Kuzey Kıbrıs'ta yaz sezonu yaklaşırken takvimler yine dolmaya başladı. Afişler bastırıldı, sahneler kuruldu, mikrofonlar hazır… Peki ya içerik? İşte orada hâlâ aynı soru yankılanıyor: Bu yıl ne farklı olacak?
Ne yazık ki yıllardır aynı döngünün içindeyiz. Aynı sanatçılar, aynı repertuarlar, aynı sunumlar ve neredeyse birebir kopyalanmış program akışları ile festivaller yeniden sahneleniyor. Değişen sadece tarih ve mekan isimleri. Her sene farklı etiketlerle duyurulan “büyük organizasyonlar” içerik bakımından adeta birbirinin karbon kopyası.

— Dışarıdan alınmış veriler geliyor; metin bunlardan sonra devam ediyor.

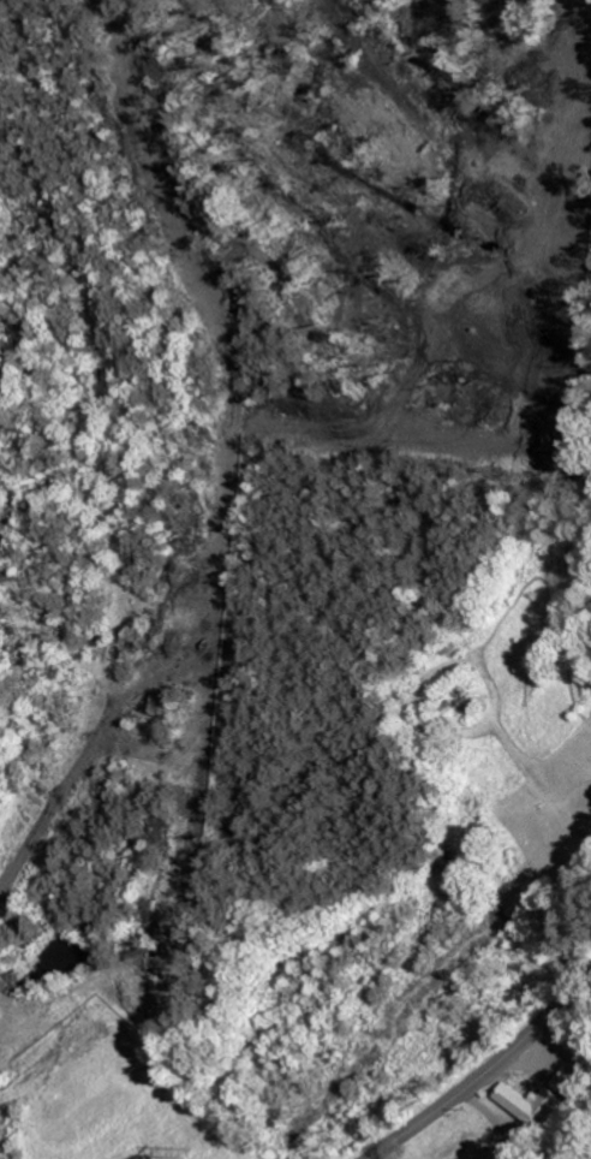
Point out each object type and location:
road: (483, 1072)
building: (573, 1085)
building: (534, 1104)
road: (465, 1118)
power tower: (186, 1152)
building: (140, 1157)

Elbette bazı sanatçılar halkın gönlünde taht kurmuştur, bazı isimler adeta birer gelenek haline gelmiştir. Ancak “gelenek” adı altında yıllardır aynı isimlerin sahneye çıkarılması, yeni yeteneklere fırsat verilmemesi, yaratıcı etkinlik formatlarının gelişmemesi artık yaratıcılığın değil alışkanlığın kutlandığı bir kültür ortamı yaratıyor.
Peki bunun faturası kime? Her yıl aynı gösterilere giden, aynı sanatçıyı dinleyen halkın heyecanı kalıyor mu? Seyirci artık sadece “etkinlikte bulunmuş olmak için” o meydanlara gidiyor. Bu da festival ruhunun ticari bir kalabalığa indirgenmesine neden oluyor. Ruh yok, samimiyet yok, yenilik hiç yok.
Sanatın amacı tekrar değil, yeniden üretmek, dönüştürmek ve ilham vermektir. Bir festival; sadece konserle değil, içinde barındırdığı söyleşi, sergi, atölye, yerel katkı, genç yetenek desteği ve kültürel derinliğiyle festival olur. Ancak biz hâlâ “kim çıkıyor bu sene?” sorusuna ezberden cevaplar verir hale geldik.
Şimdi belediyelere, organizatörlere, sponsor kurumlara ve medya temsilcilerine düşen görev çok açık:
Cesur olun. Değiştirin. Fark yaratın. Aynı isimleri değil, yeni yüzleri sahneye taşıyın. Genç müzisyenlere, tiyatroculara, yerel sanatçılara alan açın. İnsanların sadece konser değil, deneyim yaşamak için geldiği festivaller tasarlayın.
Unutmayalım: Bir festival, sadece yıldız isimlerle değil, sahne arkasındaki emeği ve vizyonu ile büyür. Ve biz, bu adada artık bir şeylerin gerçekten değişmesini istiyoruz.